- Extracted information
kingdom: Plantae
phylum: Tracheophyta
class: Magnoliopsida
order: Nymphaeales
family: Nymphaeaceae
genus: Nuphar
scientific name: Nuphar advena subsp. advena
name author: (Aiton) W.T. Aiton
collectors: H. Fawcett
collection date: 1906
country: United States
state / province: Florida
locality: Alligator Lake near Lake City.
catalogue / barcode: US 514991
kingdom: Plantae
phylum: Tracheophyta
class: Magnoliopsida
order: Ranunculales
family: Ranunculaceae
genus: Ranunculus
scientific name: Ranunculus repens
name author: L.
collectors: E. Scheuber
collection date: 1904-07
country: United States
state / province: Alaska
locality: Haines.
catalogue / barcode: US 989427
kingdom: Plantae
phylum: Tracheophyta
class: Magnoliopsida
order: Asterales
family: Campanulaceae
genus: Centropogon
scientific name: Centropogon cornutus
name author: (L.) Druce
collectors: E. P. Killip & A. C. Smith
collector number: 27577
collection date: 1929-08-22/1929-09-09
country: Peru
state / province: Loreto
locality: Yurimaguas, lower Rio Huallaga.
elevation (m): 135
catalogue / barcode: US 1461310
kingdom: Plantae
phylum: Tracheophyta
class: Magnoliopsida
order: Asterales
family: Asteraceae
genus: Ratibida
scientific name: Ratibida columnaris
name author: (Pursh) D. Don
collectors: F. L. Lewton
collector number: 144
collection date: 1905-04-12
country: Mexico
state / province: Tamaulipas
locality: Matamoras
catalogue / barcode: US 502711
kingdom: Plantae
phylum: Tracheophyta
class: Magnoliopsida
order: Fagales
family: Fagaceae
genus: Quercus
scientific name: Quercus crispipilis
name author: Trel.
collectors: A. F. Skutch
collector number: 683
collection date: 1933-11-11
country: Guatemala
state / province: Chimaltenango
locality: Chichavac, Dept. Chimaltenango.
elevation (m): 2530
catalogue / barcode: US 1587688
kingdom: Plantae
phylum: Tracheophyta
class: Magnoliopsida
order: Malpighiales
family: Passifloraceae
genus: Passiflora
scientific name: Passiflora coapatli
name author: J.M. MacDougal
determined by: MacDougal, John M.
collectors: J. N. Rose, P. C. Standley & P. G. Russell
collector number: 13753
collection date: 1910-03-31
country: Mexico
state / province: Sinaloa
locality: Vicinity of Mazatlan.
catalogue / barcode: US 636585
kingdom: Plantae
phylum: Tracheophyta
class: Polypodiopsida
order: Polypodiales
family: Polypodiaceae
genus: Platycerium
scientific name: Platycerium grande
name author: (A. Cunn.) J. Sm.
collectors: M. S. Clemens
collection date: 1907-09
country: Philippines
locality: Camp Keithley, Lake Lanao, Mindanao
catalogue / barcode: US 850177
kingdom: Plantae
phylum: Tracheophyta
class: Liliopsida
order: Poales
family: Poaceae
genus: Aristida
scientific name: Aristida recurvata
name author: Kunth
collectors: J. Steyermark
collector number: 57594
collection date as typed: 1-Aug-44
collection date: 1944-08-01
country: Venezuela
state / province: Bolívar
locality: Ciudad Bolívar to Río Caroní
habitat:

- Your task
Render all of the material above as one numbered list, leaving out any blank lines.

- Result of this task
1. kingdom: Plantae
2. phylum: Tracheophyta
3. class: Magnoliopsida
4. order: Nymphaeales
5. family: Nymphaeaceae
6. genus: Nuphar
7. scientific name: Nuphar advena subsp. advena
8. name author: (Aiton) W.T. Aiton
9. collectors: H. Fawcett
10. collection date: 1906
11. country: United States
12. state / province: Florida
13. locality: Alligator Lake near Lake City.
14. catalogue / barcode: US 514991
15. kingdom: Plantae
16. phylum: Tracheophyta
17. class: Magnoliopsida
18. order: Ranunculales
19. family: Ranunculaceae
20. genus: Ranunculus
21. scientific name: Ranunculus repens
22. name author: L.
23. collectors: E. Scheuber
24. collection date: 1904-07
25. country: United States
26. state / province: Alaska
27. locality: Haines.
28. catalogue / barcode: US 989427
29. kingdom: Plantae
30. phylum: Tracheophyta
31. class: Magnoliopsida
32. order: Asterales
33. family: Campanulaceae
34. genus: Centropogon
35. scientific name: Centropogon cornutus
36. name author: (L.) Druce
37. collectors: E. P. Killip & A. C. Smith
38. collector number: 27577
39. collection date: 1929-08-22/1929-09-09
40. country: Peru
41. state / province: Loreto
42. locality: Yurimaguas, lower Rio Huallaga.
43. elevation (m): 135
44. catalogue / barcode: US 1461310
45. kingdom: Plantae
46. phylum: Tracheophyta
47. class: Magnoliopsida
48. order: Asterales
49. family: Asteraceae
50. genus: Ratibida
51. scientific name: Ratibida columnaris
52. name author: (Pursh) D. Don
53. collectors: F. L. Lewton
54. collector number: 144
55. collection date: 1905-04-12
56. country: Mexico
57. state / province: Tamaulipas
58. locality: Matamoras
59. catalogue / barcode: US 502711
60. kingdom: Plantae
61. phylum: Tracheophyta
62. class: Magnoliopsida
63. order: Fagales
64. family: Fagaceae
65. genus: Quercus
66. scientific name: Quercus crispipilis
67. name author: Trel.
68. collectors: A. F. Skutch
69. collector number: 683
70. collection date: 1933-11-11
71. country: Guatemala
72. state / province: Chimaltenango
73. locality: Chichavac, Dept. Chimaltenango.
74. elevation (m): 2530
75. catalogue / barcode: US 1587688
76. kingdom: Plantae
77. phylum: Tracheophyta
78. class: Magnoliopsida
79. order: Malpighiales
80. family: Passifloraceae
81. genus: Passiflora
82. scientific name: Passiflora coapatli
83. name author: J.M. MacDougal
84. determined by: MacDougal, John M.
85. collectors: J. N. Rose, P. C. Standley & P. G. Russell
86. collector number: 13753
87. collection date: 1910-03-31
88. country: Mexico
89. state / province: Sinaloa
90. locality: Vicinity of Mazatlan.
91. catalogue / barcode: US 636585
92. kingdom: Plantae
93. phylum: Tracheophyta
94. class: Polypodiopsida
95. order: Polypodiales
96. family: Polypodiaceae
97. genus: Platycerium
98. scientific name: Platycerium grande
99. name author: (A. Cunn.) J. Sm.
100. collectors: M. S. Clemens
101. collection date: 1907-09
102. country: Philippines
103. locality: Camp Keithley, Lake Lanao, Mindanao
104. catalogue / barcode: US 850177
105. kingdom: Plantae
106. phylum: Tracheophyta
107. class: Liliopsida
108. order: Poales
109. family: Poaceae
110. genus: Aristida
111. scientific name: Aristida recurvata
112. name author: Kunth
113. collectors: J. Steyermark
114. collector number: 57594
115. collection date as typed: 1-Aug-44
116. collection date: 1944-08-01
117. country: Venezuela
118. state / province: Bolívar
119. locality: Ciudad Bolívar to Río Caroní
120. habitat:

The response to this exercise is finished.